_READING TEXT:_

Angiomyolipoma (AML) is a benign mesenchymal tumor comprising vessels, smooth muscle cells, and varying amounts of fat (48). AML often shows arterial enhancement and washout, mimicking HCC. The presence of fat is one of the key diagnostic features of AML; however other hepatic lesions, such as HCC, can also contain fat components (48,49). AML presents with marked low SI in the HBP on gadoxetic acid-enhanced MRI (Fig. 17) in patients without risk factors for HCC due to the absence of hepatocytes in AML in comparison with HCC, which may consist of dysplastic foci showing mild hypointensity in the HBP. Thus, marked homogeneous low SI in the HBP could be helpful in distinguishing AML from HCC (49).

Fig. 17. A 2.2-cm biopsy-proven hepatic angiomyolipoma in a 62-year-old female patient with an incidental hyperechoic liver lesion on outside sonography and no risk factors for hepatocellular carcinoma.

Fig. 17

Open in a new tab

A-D. Axial pre (A), arterial (B), portal (C), and delayed (D) phase images of multiphasic CT show a fat-containing mass (arrows) with prominent arterial nodular enhancement and washout on the portal venous phase at segment I of the liver.

E-H. Gadoxetic acid-enhanced arterial (E), portal venous (F), transitional (G), and hepatobiliary (H) phase MR images reveal an arterial enhancing mass (arrows) with washout and marked hypointensity in the hepatobiliary phase.

I, J. Although the T2-weighted image without fat saturation (I) shows high signal intensity, the T2-weighted image with fat saturation (J) shows aT2 iso-to-mild low signal intensity mass (arrows) that suggests an abundant fat component.

K, L. The diffusion-weighted (K) and apparent diffusion coefficient map (L) images show no diffusion restriction (arrows).

CONCLUSION

HCC is the only malignancy diagnosed on non-invasive imaging criteria without histological confirmation in at-risk patients. However, some HCCs reveal atypical imaging features, which poses a diagnostic challenge for radiologists. And we reviewed the presence of HCC mimicking lesions such as hemangioma, AP shunt, hepatic metastasis, IHCC, cHCC-CC, etc. The interpretation should be made carefully, not only using MR imaging and enhancement pattern on dynamic study, but also considering the patient’s history, laboratory findings, and demographic characteristics. In addition, radiologists should be aware of the diverse imaging characteristics of HCC and other hepatic neoplasms as a differential diagnosis and should be able to suggest proper management and better patient outcomes.

_TASK INSTRUCTIONS:_
• a. From the angiomyolipoma passage, list the phases of the gadoxetic acid-enhanced MR images named in the Fig. 17 legend.
• b. Copy the part of the angiomyolipoma passage that begins at the words "Fig. 17. A 2.2-cm" and stops after "for hepatocellular carcinoma.".
• c. Answer these questions from the angiomyolipoma passage:
(i) How large is the biopsy-proven angiomyolipoma shown in Fig. 17?
(ii) In which segment of the liver do the CT images show the mass?
(iii) What do the diffusion-weighted and apparent diffusion coefficient map images show?

_DATA TO EXAMINE:_
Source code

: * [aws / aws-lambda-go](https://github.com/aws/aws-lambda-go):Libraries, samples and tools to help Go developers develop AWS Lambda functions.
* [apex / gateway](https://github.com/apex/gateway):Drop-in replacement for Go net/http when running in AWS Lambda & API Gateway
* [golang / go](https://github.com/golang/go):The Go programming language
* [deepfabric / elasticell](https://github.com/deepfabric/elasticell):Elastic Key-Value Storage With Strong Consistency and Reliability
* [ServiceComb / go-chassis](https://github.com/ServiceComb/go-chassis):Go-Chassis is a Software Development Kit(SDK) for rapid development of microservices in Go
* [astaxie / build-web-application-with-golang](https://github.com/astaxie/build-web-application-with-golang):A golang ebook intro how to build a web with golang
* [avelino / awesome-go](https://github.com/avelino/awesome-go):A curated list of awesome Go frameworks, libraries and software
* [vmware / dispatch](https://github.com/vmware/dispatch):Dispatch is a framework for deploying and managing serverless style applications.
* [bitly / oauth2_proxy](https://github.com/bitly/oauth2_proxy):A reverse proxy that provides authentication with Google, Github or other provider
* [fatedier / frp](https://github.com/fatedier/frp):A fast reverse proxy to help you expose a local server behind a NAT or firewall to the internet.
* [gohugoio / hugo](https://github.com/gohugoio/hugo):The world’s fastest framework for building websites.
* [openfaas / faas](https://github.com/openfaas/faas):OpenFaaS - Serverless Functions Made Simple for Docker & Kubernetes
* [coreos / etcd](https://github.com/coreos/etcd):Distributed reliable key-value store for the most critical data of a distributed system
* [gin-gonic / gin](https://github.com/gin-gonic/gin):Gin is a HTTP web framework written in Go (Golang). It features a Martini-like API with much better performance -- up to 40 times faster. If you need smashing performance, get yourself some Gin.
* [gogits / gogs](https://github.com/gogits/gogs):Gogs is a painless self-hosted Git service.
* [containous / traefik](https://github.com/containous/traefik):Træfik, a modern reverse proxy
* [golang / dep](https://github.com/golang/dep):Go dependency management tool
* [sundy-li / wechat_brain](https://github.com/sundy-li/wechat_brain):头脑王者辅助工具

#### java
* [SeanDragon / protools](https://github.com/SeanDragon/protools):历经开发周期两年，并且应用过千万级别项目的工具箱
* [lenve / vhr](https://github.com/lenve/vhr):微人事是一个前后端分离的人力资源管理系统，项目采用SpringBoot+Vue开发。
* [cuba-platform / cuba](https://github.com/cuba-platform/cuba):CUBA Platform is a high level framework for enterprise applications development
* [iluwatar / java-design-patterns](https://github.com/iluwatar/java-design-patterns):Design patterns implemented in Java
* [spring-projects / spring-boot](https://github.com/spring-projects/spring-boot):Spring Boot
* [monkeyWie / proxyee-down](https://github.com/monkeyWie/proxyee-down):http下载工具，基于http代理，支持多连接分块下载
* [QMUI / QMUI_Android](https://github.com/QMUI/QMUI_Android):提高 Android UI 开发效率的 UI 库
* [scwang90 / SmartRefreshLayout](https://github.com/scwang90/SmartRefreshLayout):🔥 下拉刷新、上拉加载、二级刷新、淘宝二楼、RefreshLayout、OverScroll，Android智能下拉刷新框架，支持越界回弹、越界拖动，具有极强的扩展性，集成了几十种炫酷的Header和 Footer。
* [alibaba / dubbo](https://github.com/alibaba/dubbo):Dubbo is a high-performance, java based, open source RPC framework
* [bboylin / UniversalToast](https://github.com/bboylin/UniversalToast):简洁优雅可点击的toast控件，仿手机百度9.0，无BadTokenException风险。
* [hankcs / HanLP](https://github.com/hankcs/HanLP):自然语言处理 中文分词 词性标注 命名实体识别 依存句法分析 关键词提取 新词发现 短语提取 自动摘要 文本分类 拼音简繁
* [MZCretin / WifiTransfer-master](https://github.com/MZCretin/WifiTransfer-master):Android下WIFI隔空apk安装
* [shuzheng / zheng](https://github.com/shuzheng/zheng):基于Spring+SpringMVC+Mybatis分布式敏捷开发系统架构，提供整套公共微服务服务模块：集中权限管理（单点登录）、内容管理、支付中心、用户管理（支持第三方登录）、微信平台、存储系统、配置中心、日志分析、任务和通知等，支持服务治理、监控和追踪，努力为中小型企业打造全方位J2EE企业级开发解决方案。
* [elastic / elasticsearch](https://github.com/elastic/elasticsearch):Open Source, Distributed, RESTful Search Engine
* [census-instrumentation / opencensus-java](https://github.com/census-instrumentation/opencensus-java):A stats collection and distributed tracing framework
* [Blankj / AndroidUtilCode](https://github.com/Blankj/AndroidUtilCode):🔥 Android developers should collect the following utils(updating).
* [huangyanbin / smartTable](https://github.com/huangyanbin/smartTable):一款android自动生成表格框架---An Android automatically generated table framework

_OUTPUTS BY TASK:_
• a.
arterial
portal venous
transitional
hepatobiliary

• b.
Fig. 17. A 2.2-cm biopsy-proven hepatic angiomyolipoma in a 62-year-old female patient with an incidental hyperechoic liver lesion on outside sonography and no risk factors for hepatocellular carcinoma.

• c.
(i) 2.2 cm
(ii) Segment I
(iii) No diffusion restriction